A Genève, Fanny Comba les accompagne dans cette mutation: «En Suisse, le CV est encore communément admis, mais il ne fonctionne plus seul. Les éléments qui nous définissent en ligne sont extrêmement importants. Même si je ne suis pas en recherche d’emploi, je dois soigner mon’personal branding’. Celui-ci me permettra de briguer des mandats et de soigner mon image professionnelle.» Si les entreprises cèdent aux sirènes du marketing de soi, c’est parce qu’elles peinent à recruter certains talents: «Elles ont fait face à des candidats qui ne recherchaient plus nécessairement un salaire, mais plébiscitaient un employeur avec une vision et des projets. Elles ont donc dû s’adapter et se rendre attractives.»
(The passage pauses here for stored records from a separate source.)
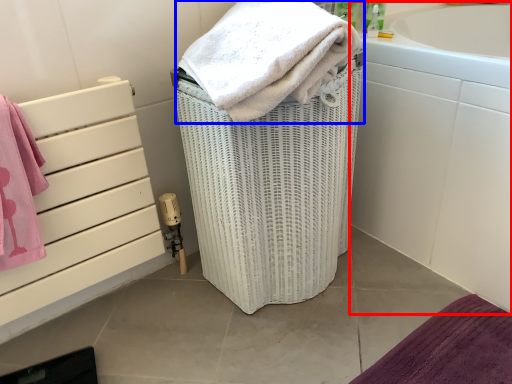
Question: Among these objects, which one is farthest to the camera, bath (highlighted by a red box) or towel (highlighted by a blue box)?

Choices:
 (A) bath
 (B) towel

Answer: (A)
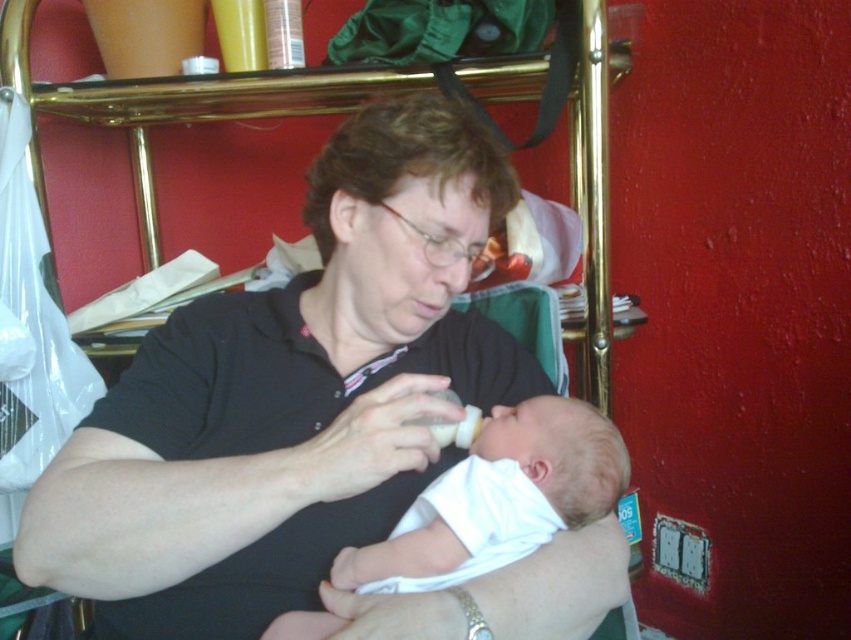
You are a photographer setting up a shot of the adult and baby. You need to ensure that the black matte shirt at center and the white matte baby bottle at center are both in focus. Since the shirt is wider, which object should you adjust your camera settings to prioritize focusing on first?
Développer son employabilité

Les entreprises qui ont pris ce virage considèrent leurs employés comme leurs clients. Les autres se retrouvent en pénurie: «La marque employeur n’est pas limitée aux grandes entreprises, explique Fanny Comba. La marque employeur à paillettes qui consiste à démultiplier les baby-foots dans l’open space est inutile. Le coronavirus et la généralisation du télétravail nous l’ont prouvé. Mais lorsqu’une entreprise commence réellement à s’intéresser à l’employé et à communiquer sur des valeurs profondes qui ne sont pas marketing, elle fédère. L’homme est un animal social. Il a un besoin d’appartenance. Le fondement de la marque employeur, c’est ce qui va faire le succès de l’entreprise.»

Fanny Comba accompagne les entreprises depuis 2015. Elle a vu le changement de mentalités qui s’est opéré chez elles: «Au début, elles n’avaient pas le temps. Ce n’était pas une priorité. Aujourd’hui, elles comprennent l’importance d’avoir une vraie stratégie. Ce n’est pas facile. Elles ne savent pas par où commencer, car l’on parle de compétences communicationnelles. Les RH n’étaient pas toutes préparées. Avant, elles devaient gérer l’administratif, les salaires, les assurances. Désormais, elles doivent être capables de faire passer des messages de fond autour desquels elles fédèrent l’ensemble de l’organigramme de l’entreprise.» Toujours avec le même objectif: se vendre. Mais contrairement au bon vieux CV et à l’annonce pour un poste précis, le «personal branding» implique un entretien à vie.